Coming together for support is one thing, but the type of support that I try to offer patients, be it resources to mental health care. Lubbock has a thing called a Blue Card service that I promote, which is if you fall within a certain income level, you get discounts on a lot of your medications and hospital stuff. I provide that information to them. I provide information on if they need help with housing, if they need help with food, and contact a university directly and say, "Hey, here's who I am. Here's my experience, who I am, what I do. This student needs X, Y, Z and here's why."

So that's what I do with my support group and how I serve now. I don't care where that university is. If it's in Dallas, Texas, I'll call them. If I've got a member that's moved from Lubbock or Midland, Odessa, Amarillo to Dallas and they're not getting on the ball with accommodations, I'll call up there and advocate for them. I don't mind doing that.

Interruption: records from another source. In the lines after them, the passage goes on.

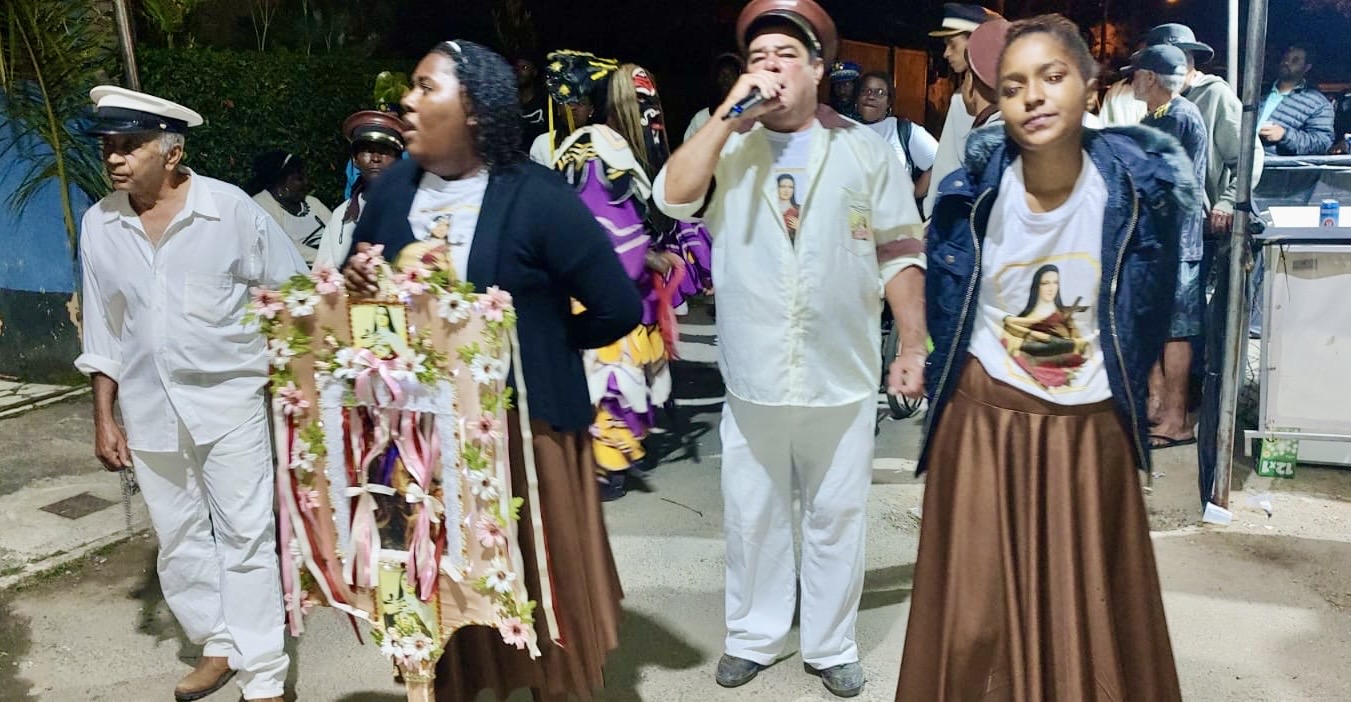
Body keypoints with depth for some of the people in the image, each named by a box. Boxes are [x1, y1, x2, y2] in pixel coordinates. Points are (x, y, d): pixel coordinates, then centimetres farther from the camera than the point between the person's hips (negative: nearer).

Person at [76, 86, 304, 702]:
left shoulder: (231, 209, -12)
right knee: (179, 537, 14)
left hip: (228, 400, -4)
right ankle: (218, 645, 32)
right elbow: (104, 331, 7)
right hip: (148, 409, 4)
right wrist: (104, 419, 7)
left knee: (245, 534, 0)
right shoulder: (99, 224, 0)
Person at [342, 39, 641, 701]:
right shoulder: (390, 189, 2)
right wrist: (355, 282, -9)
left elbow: (618, 309, -12)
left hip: (522, 428, -4)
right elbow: (363, 292, 14)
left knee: (540, 593, 12)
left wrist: (536, 345, -1)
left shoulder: (535, 198, -13)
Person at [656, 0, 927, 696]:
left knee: (835, 517, 12)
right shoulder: (726, 147, 4)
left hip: (842, 376, 0)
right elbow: (671, 197, -15)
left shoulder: (867, 150, 2)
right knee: (751, 516, 14)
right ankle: (752, 637, 33)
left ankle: (830, 646, 29)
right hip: (753, 376, 1)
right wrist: (731, 116, -15)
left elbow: (900, 254, 2)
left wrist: (914, 346, -3)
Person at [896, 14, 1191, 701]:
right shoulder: (972, 193, -12)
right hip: (984, 419, 0)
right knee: (975, 613, 9)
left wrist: (1127, 393, 9)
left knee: (1095, 617, 12)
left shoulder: (1140, 186, -12)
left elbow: (1148, 311, 3)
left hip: (1091, 428, 1)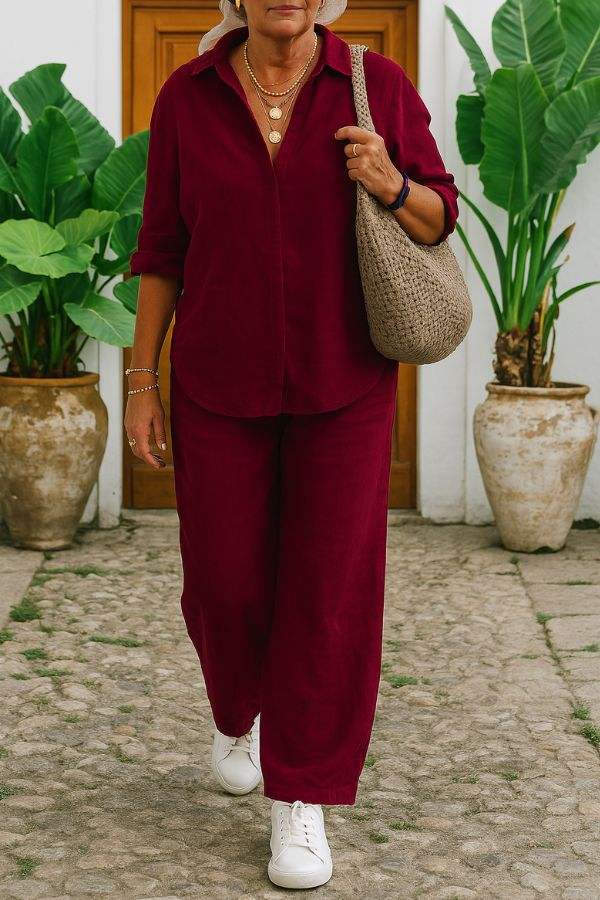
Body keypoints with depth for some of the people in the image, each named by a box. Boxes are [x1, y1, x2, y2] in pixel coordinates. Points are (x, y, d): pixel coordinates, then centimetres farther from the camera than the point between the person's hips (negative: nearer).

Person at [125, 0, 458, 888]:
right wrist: (142, 383, 0)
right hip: (221, 384, 1)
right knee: (225, 581, 8)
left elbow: (438, 218, 2)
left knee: (331, 592, -2)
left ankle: (300, 801, 10)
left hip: (344, 386, -1)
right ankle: (237, 709, 40)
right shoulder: (188, 96, -2)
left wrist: (390, 184, -20)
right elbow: (163, 249, 2)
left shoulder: (378, 85, -5)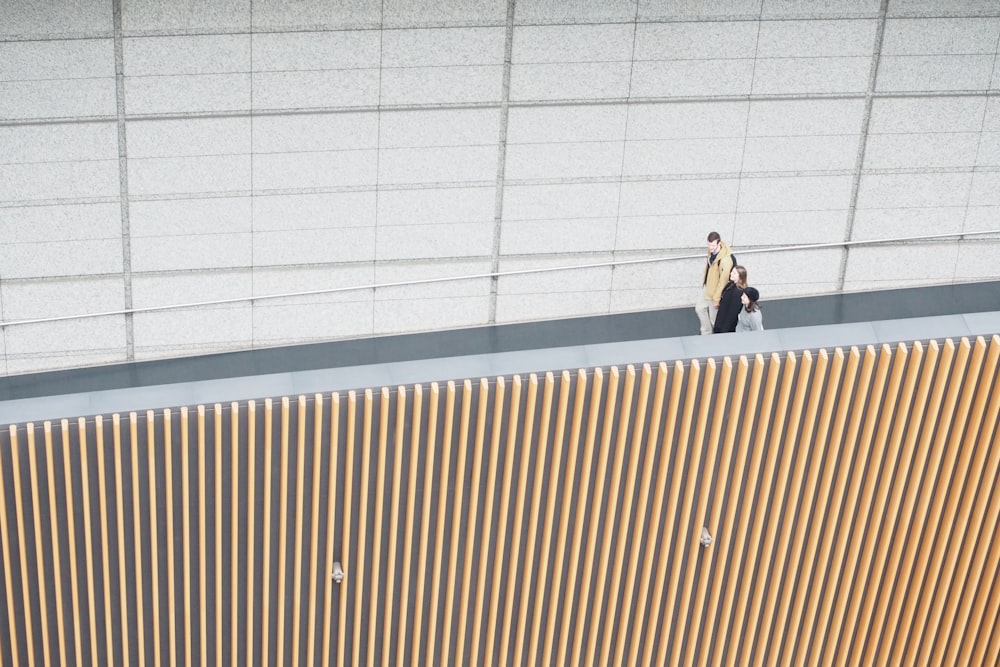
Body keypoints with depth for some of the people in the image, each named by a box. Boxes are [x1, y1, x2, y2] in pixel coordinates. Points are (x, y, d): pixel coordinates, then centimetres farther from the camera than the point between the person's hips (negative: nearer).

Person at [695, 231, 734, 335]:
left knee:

Americans with disability have been an integral part of society for a very long time. In my opinion, it's long overdue that cities, institutions, and societies begin acknowledging and accepting that and pushing more disability inclusion. I think recognizing support groups is a great way to do that, recognizing different conditions. We do it for breast cancer. We do it for HIV, AIDS, lupus. There's no reason not to do it for pulmonary hypertension. There's no reason not to push awareness for pulmonary arterial hypertension. Especially, when it's as misunderstood as it is. People cannot see it, so they don't really have an idea of it. There is a distinct lack of knowledge, information and education on pulmonary hypertension. That ties into a lack of disability inclusion fostered by a series of factors influenced by historical, sociological and financial aspects that have gone on for decades.

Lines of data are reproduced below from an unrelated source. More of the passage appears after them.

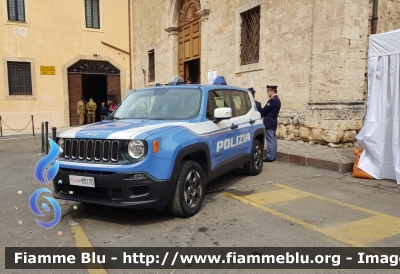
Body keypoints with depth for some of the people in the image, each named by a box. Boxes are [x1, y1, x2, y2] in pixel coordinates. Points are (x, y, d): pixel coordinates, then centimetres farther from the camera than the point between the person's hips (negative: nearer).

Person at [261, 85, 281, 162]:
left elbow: (264, 110, -16)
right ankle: (273, 156, 18)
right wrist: (263, 114, 7)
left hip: (269, 123, -10)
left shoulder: (272, 100, -18)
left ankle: (270, 157, -3)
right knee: (273, 140, 12)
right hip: (273, 122, 10)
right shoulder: (277, 100, 14)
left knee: (270, 140, -7)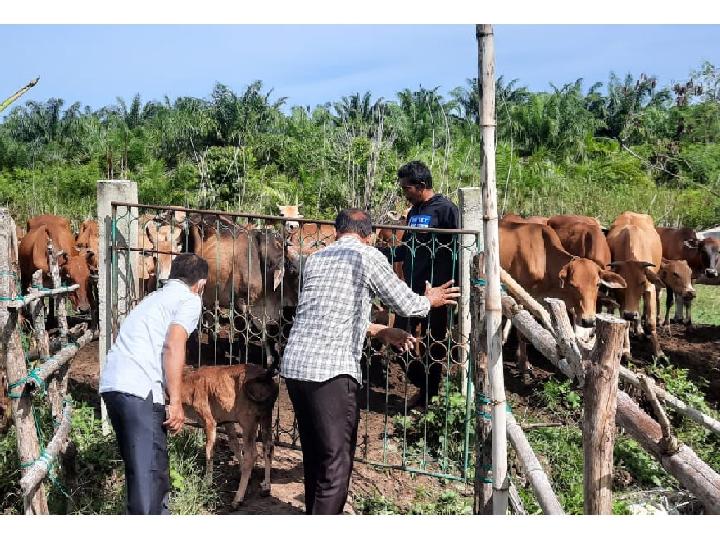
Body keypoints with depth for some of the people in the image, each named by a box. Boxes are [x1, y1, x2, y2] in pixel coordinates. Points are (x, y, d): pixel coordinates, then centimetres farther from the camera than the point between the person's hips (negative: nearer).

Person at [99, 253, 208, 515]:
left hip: (111, 383, 9)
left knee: (141, 468, 20)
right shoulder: (190, 300, 3)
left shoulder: (156, 297, 29)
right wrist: (176, 401, -13)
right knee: (149, 474, -7)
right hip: (140, 389, -9)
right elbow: (173, 345, -13)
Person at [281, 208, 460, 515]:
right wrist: (429, 300, 28)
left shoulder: (315, 258, 19)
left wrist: (380, 331, 35)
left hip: (293, 366, 7)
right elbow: (406, 305, 7)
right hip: (332, 371, -7)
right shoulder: (368, 256, 0)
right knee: (336, 465, 1)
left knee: (314, 455, 20)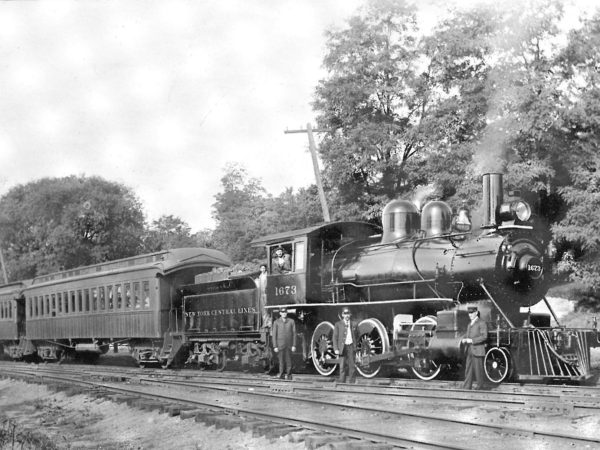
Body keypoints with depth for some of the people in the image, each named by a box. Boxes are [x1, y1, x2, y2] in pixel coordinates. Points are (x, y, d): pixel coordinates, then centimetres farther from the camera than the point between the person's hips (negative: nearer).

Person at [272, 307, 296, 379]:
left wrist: (294, 345, -3)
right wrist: (275, 346, -6)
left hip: (289, 345, 1)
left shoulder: (291, 321, 3)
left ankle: (289, 376, 6)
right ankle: (282, 375, 7)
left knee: (288, 361, -2)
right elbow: (274, 335, 1)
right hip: (280, 345, -1)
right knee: (281, 361, -1)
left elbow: (294, 334, 3)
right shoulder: (276, 322, 1)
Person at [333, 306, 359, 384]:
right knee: (342, 366, -3)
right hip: (342, 347, -2)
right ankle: (342, 383, 1)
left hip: (351, 347, 2)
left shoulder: (354, 324, 10)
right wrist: (336, 349, -7)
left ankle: (352, 383, 6)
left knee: (352, 366, 0)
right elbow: (335, 337, 1)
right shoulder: (338, 324, 4)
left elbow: (357, 336, 22)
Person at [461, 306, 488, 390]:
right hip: (470, 351, 7)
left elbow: (484, 336, -14)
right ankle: (466, 387, 3)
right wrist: (464, 340, 1)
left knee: (478, 370, -4)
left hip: (478, 350, -7)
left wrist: (472, 340, -19)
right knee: (468, 370, 3)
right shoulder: (470, 324, 21)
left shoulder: (482, 323, -5)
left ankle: (481, 387, 5)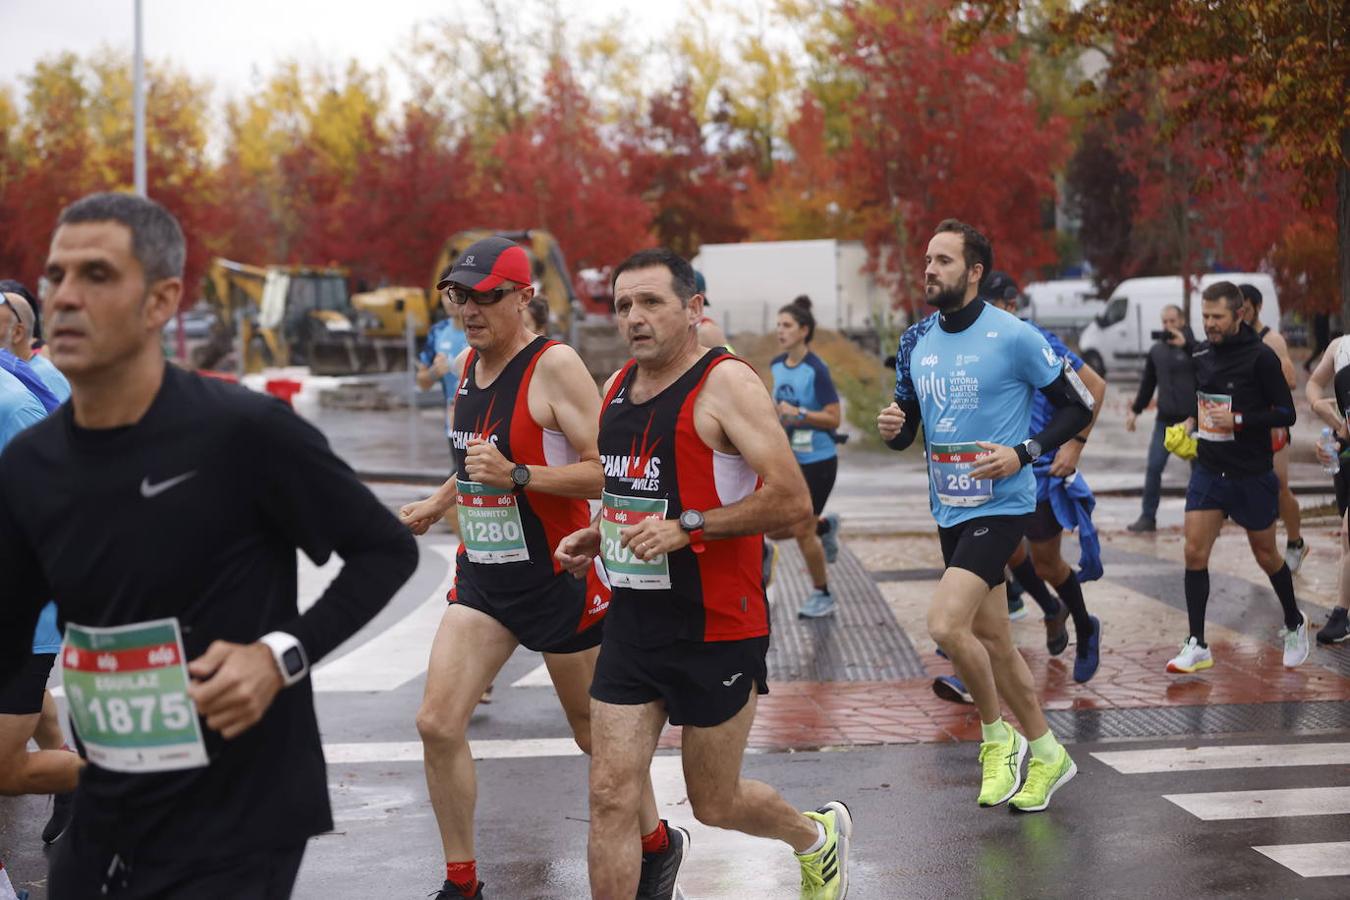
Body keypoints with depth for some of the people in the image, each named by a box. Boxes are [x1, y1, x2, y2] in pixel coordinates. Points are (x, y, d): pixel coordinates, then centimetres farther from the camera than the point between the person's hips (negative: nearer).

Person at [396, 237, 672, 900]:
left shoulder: (554, 366, -17)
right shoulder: (464, 366, 7)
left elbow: (608, 471, -23)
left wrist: (517, 476, -30)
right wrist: (437, 503, 25)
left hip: (556, 577, -6)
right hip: (482, 573, 6)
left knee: (595, 731, 10)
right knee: (437, 725, -5)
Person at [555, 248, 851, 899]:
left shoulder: (726, 383, -14)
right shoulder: (618, 387, 9)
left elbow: (792, 502, -20)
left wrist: (687, 527, -24)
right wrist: (596, 537, 8)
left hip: (716, 631, -6)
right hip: (632, 622, 6)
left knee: (715, 806, 9)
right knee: (611, 797, -1)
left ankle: (818, 834, 41)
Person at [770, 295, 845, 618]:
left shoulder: (816, 370, -16)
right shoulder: (776, 365, 5)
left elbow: (834, 419, -17)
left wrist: (798, 413, -26)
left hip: (817, 461, -7)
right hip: (788, 461, 7)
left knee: (802, 531, -2)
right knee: (775, 529, 6)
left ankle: (823, 596, 17)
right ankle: (826, 526, 34)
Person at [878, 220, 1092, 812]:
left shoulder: (1013, 337, -12)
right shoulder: (916, 342, 7)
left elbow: (1079, 404, -5)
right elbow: (907, 426, 16)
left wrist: (1024, 454, -16)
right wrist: (892, 428, -8)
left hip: (1001, 505, -7)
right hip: (949, 511, 7)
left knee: (945, 624, -20)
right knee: (993, 641, 13)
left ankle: (998, 736, 2)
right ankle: (1046, 753, 28)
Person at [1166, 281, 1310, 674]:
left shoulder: (1261, 356, -14)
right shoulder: (1199, 355, 2)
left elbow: (1286, 414, -14)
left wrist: (1238, 420, -24)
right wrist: (1191, 422, 1)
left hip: (1252, 475, -4)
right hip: (1209, 469, 4)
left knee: (1265, 555, 11)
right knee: (1195, 553, -5)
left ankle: (1294, 625, 36)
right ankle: (1197, 646, 1)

My hope is that my work here will have helped and enabled a lot of patients to achieve their full potential within society and be able to meaningfully contribute back into society, be it economically, maybe even taking over the support group from me one day or building on the work of other medical professions, doctors, becoming an educator, whatever it is they go into. Support groups play into that.

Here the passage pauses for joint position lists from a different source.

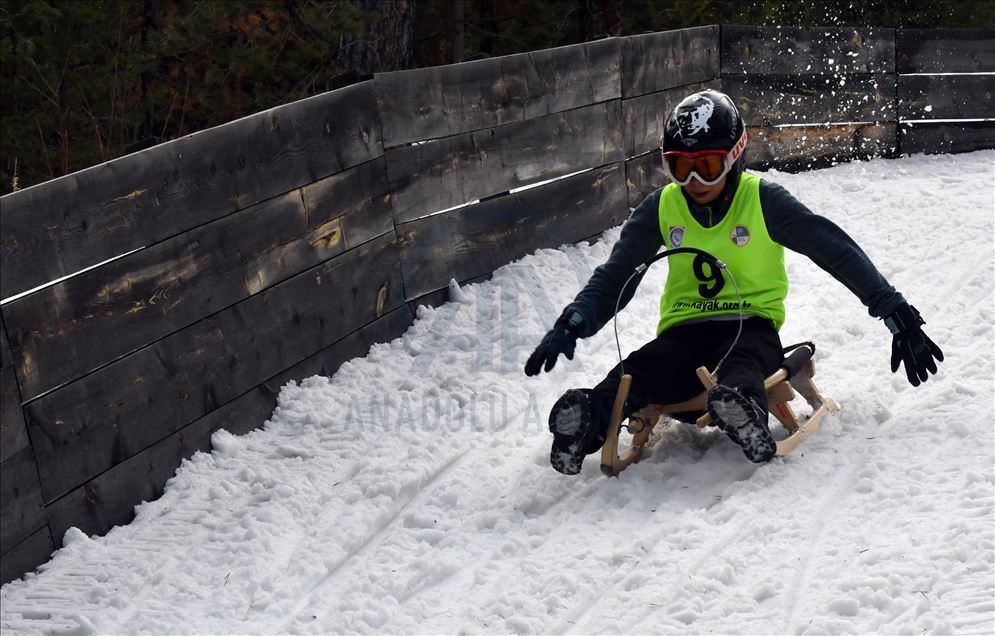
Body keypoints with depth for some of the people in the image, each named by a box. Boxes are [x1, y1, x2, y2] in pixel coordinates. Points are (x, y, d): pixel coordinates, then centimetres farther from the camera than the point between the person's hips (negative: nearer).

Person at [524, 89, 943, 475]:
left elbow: (838, 251, -3)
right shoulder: (661, 209, 8)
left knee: (741, 362, -41)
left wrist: (894, 311, -8)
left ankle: (742, 410, -72)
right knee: (642, 370, -34)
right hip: (684, 331, 2)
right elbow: (616, 275, 9)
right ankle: (589, 419, -62)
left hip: (751, 324, -2)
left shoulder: (763, 201, -2)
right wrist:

I approach support groups in a way a lot of people don't, and I tend to run mine more like an organization, even though it's not. To me, if you're going to have a support group, you're going to support people. Maybe it comes from the mental health education that I have in psychology. Maybe it comes from my passion to go into medical to help patients. Maybe it's both combined. I really believe in broadening what a support group can be and giving everything I can to those patients. If that includes making education equally accessible to them, stepping on some toes and calling out different university leadership, I don't have a problem doing that.

My name is Kevin Allen, and I'm aware that I'm rare.